▶ [Assignment] Please copy out each line of the listing that contains the word "Table".

---------- Recorded data ----------

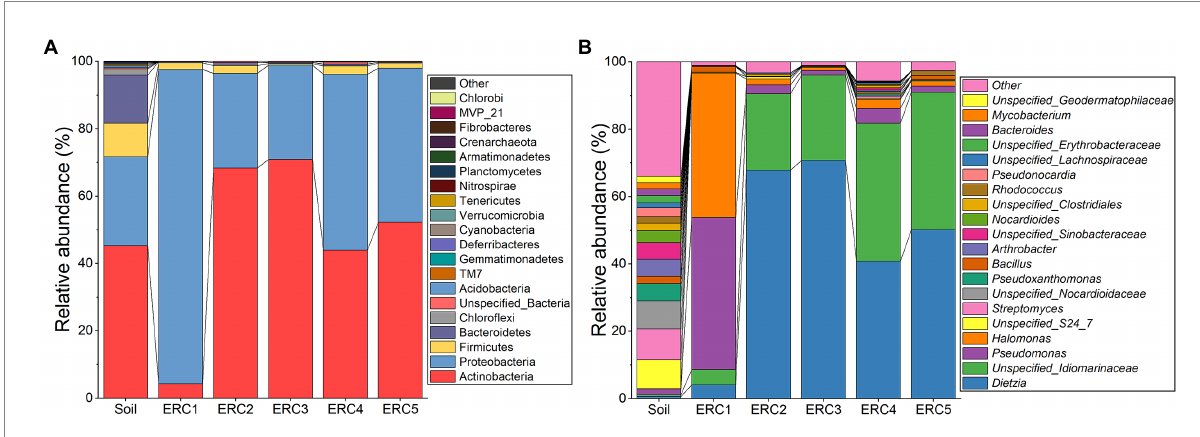
FIGURE 1 Microbial community composition during enrichment culture at (A) phylum and (B) genus levels (relative abundance top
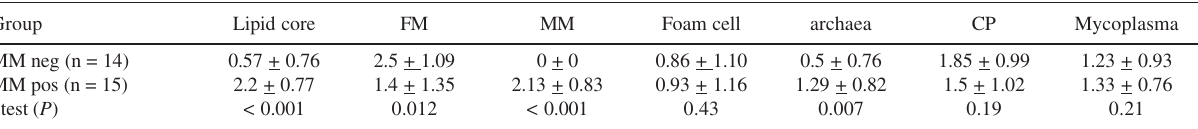
Table 1 - Mean and standard deviation of semiquantitative results Group Lipid core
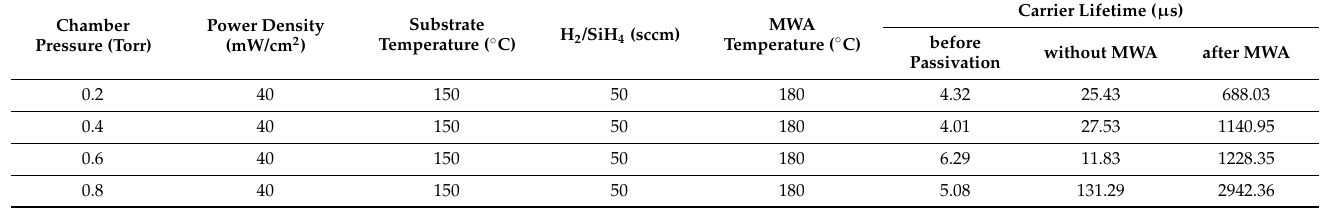
Table 1. Properties of the deposited nc-Si:H mixed-phase thin films. Note: MWA = microwave annealing.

----------

▶ [Exercise solution]
Table 1 - Mean and standard deviation of semiquantitative results Group Lipid core
Table 1. Properties of the deposited nc-Si:H mixed-phase thin films. Note: MWA = microwave annealing.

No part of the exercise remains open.